On the computation of the minimal resolution of smooth parametric varieties

In this paper we give some results on the computation of the minimal resolution of the ideal $I(V)$ of a smooth parametric variety $V\subset\mathbb{P}^n_k$ of dimension $m$ represented by homogeneous polynomials of the same degree $r$ and without base points. We show that the Castelnuovo-Mumford regularity of $V$ is $reg(V) = min\{d\geq m - \lfloor \frac{m}{r}\rfloor\vert H_V(d) = {dr+m\choose m} \} + 1$, where $H_V(d)$ is the Hilbert function of $V$ . If $V$ has maximal rank and the minimal degree of a generator of $I(V)$ is $\alpha\geq m-\lfloor \frac{m}{r}\rfloor$ then $reg(V)\leq\alpha + 1$. In this case the shifts of the free modules $F_i$ of a minimal free resolution of $I(V)$ are at most two and we show that the Betti numbers are determined by computing the linear part of the resolution.
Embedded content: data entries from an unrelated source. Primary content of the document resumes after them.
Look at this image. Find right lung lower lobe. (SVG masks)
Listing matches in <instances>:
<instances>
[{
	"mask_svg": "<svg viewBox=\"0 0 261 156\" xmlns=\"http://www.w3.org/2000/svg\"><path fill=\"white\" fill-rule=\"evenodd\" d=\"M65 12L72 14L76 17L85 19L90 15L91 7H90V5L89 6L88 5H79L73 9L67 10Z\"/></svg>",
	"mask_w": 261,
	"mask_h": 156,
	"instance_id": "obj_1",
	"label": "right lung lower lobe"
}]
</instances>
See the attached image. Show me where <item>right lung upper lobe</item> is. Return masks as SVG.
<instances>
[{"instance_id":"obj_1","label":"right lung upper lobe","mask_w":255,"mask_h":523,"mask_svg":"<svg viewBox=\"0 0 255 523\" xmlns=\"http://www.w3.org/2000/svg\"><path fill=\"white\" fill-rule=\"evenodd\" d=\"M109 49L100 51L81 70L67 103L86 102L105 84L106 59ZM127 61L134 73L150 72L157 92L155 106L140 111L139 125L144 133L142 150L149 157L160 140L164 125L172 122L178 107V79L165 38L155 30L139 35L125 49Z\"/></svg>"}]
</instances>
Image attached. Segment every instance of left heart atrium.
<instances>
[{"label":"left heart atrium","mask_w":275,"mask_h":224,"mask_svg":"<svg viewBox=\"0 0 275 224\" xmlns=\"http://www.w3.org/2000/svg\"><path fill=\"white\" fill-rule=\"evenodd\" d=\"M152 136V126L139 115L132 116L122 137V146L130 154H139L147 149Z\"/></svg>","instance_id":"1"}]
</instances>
In particular, if $V$ is minimally resolved the $F_i$ have one shift, for all but one $i$. We show that if $(a_1, ..., a_q)\in k^q$ are the coefficients of the polynomials that represent $V$ there is an open subset $U$ of $\mathbb{A}^q_k$ such that, if $(a_1, ..., a_q)\in U$, $V$ is minimally resolved and that it is possible to check that $U$ is non-empty for fixed $m, n, r$ by computer.